To-do item: Your output should be the lines below from the one holding "حقوق الإنسان." through the one holding "qu’un ancien sentier", transcribed exactly, with no pictures.

== Information supplied

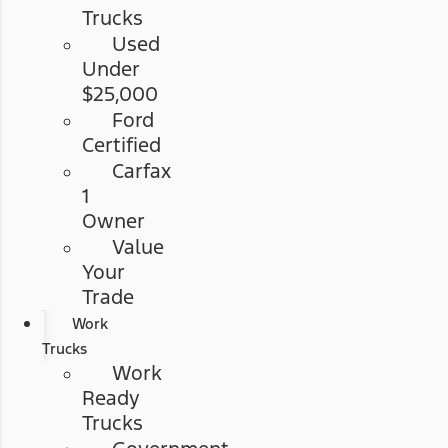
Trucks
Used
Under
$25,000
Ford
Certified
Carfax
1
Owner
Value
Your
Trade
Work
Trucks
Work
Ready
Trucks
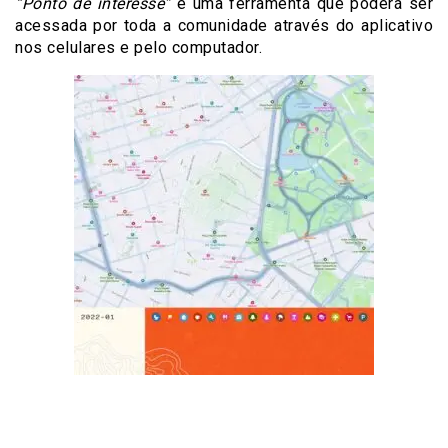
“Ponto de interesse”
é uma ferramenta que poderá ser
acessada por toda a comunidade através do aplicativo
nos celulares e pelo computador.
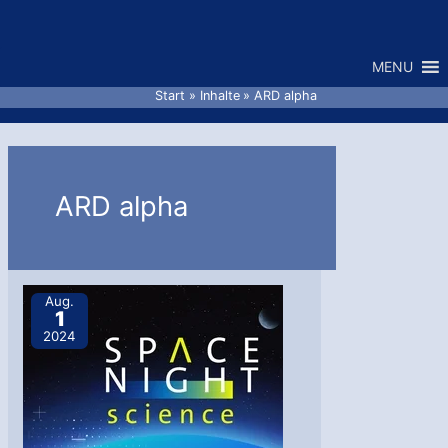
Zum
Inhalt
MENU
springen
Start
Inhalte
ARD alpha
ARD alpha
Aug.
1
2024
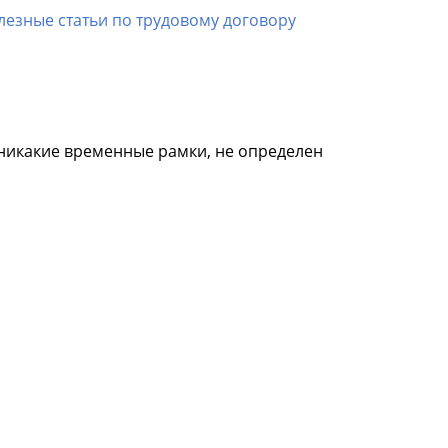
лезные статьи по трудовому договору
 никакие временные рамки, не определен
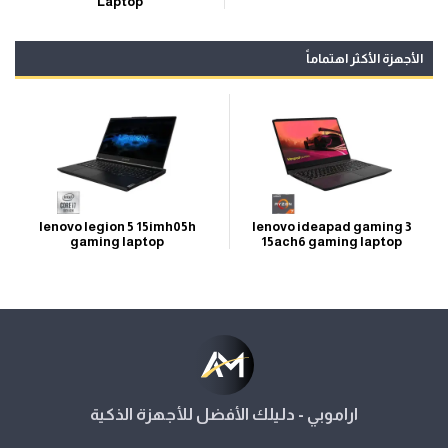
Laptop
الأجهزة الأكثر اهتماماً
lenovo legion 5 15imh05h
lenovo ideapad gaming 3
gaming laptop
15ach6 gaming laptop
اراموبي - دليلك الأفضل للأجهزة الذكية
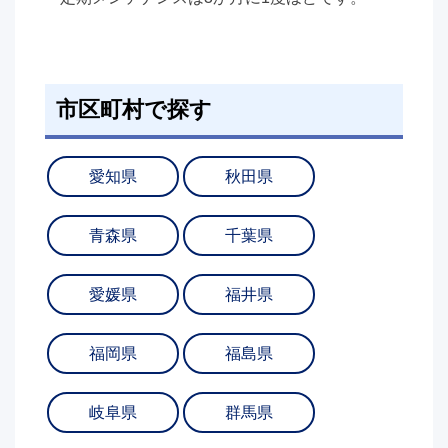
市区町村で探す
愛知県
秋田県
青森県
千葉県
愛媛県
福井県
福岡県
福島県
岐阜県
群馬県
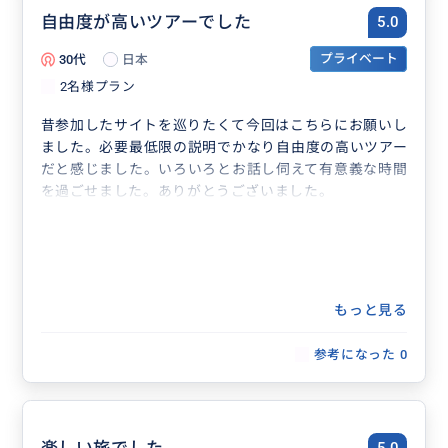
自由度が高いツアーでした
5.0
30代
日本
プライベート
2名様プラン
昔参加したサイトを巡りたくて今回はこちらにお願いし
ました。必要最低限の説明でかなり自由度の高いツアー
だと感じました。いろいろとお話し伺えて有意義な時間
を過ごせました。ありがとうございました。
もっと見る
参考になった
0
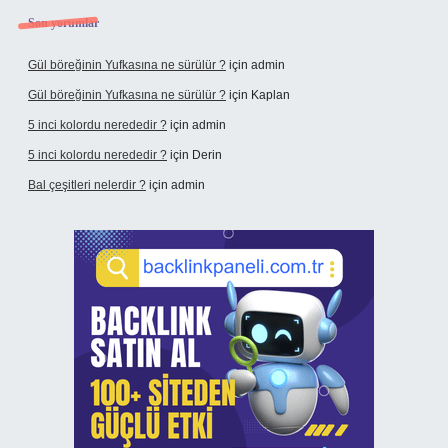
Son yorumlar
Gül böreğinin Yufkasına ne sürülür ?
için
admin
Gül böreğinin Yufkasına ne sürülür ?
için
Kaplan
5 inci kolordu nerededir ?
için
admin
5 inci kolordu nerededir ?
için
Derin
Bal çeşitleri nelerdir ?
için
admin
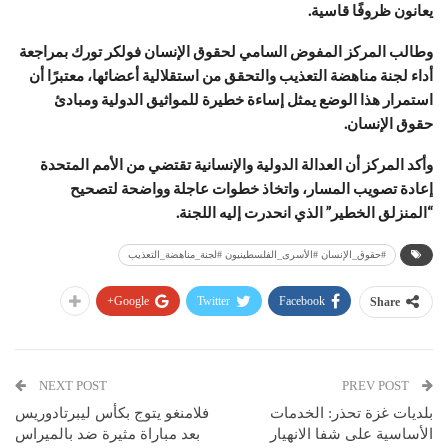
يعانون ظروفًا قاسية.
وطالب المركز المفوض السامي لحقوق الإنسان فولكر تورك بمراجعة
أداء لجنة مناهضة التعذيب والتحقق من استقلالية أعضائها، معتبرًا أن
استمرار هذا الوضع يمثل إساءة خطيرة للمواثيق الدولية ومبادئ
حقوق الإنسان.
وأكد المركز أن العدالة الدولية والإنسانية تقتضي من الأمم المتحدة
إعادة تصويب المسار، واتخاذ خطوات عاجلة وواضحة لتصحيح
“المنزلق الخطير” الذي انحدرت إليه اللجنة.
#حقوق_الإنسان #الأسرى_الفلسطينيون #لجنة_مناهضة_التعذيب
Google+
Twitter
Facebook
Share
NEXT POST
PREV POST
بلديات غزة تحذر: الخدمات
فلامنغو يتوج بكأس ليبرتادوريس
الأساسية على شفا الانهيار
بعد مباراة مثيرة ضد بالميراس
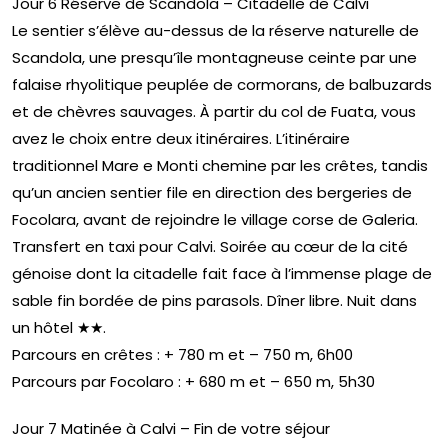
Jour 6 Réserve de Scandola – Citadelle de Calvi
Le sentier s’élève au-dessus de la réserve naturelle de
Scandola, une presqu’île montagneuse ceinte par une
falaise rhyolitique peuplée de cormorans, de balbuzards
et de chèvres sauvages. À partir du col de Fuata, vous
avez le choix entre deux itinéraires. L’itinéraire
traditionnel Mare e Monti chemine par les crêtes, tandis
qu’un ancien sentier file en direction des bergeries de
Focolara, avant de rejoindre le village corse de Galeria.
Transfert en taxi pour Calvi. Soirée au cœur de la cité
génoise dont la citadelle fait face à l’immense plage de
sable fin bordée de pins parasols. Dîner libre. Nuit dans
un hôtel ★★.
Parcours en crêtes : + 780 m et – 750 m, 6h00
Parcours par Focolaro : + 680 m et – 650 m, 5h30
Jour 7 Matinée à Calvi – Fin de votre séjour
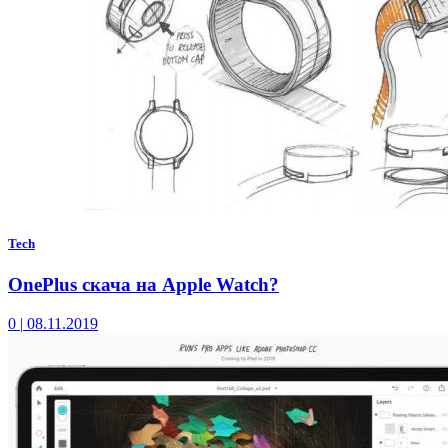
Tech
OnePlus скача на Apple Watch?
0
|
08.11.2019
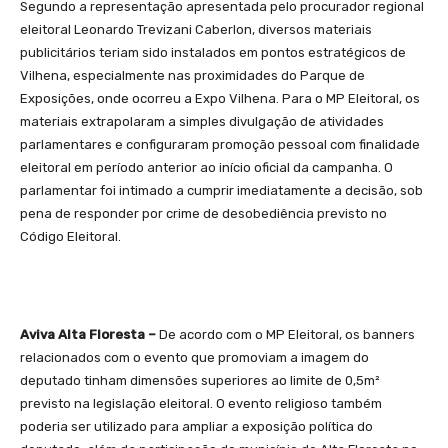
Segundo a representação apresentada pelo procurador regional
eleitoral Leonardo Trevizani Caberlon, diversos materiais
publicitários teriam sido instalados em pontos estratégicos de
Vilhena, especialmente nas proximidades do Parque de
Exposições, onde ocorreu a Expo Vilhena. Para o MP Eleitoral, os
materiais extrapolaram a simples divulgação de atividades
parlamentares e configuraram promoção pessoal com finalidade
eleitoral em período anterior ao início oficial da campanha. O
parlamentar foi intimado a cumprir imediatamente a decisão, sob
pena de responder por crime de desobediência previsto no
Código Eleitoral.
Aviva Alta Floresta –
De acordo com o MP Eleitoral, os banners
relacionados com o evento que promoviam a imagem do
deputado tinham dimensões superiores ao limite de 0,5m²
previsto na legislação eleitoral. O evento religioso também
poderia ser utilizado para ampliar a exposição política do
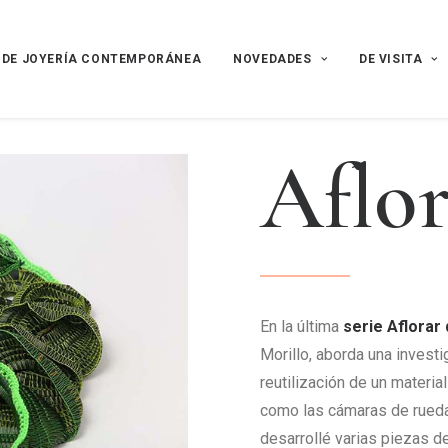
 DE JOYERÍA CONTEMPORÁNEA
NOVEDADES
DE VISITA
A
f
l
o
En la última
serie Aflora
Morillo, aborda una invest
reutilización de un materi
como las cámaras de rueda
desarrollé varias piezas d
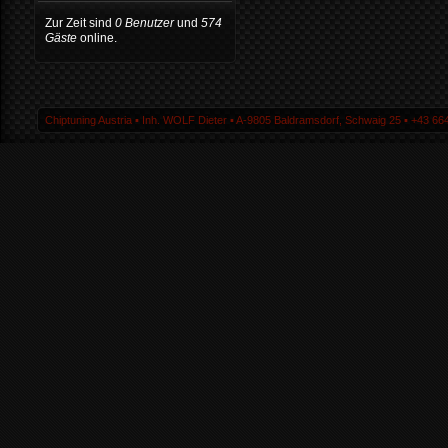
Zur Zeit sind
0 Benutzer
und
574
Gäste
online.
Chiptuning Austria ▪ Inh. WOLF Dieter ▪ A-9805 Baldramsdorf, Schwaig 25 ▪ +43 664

====

Written reply:
حقوق الإنسان.
وأكد المركز أن العدالة الدولية والإنسانية تقتضي من الأمم المتحدة
إعادة تصويب المسار، واتخاذ خطوات عاجلة وواضحة لتصحيح
“المنزلق الخطير” الذي انحدرت إليه اللجنة.
#حقوق_الإنسان #الأسرى_الفلسطينيون #لجنة_مناهضة_التعذيب
Google+
Twitter
Facebook
Share
NEXT POST
PREV POST
بلديات غزة تحذر: الخدمات
فلامنغو يتوج بكأس ليبرتادوريس
الأساسية على شفا الانهيار
بعد مباراة مثيرة ضد بالميراس
Jour 6 Réserve de Scandola – Citadelle de Calvi
Le sentier s’élève au-dessus de la réserve naturelle de
Scandola, une presqu’île montagneuse ceinte par une
falaise rhyolitique peuplée de cormorans, de balbuzards
et de chèvres sauvages. À partir du col de Fuata, vous
avez le choix entre deux itinéraires. L’itinéraire
traditionnel Mare e Monti chemine par les crêtes, tandis
qu’un ancien sentier file en direction des bergeries de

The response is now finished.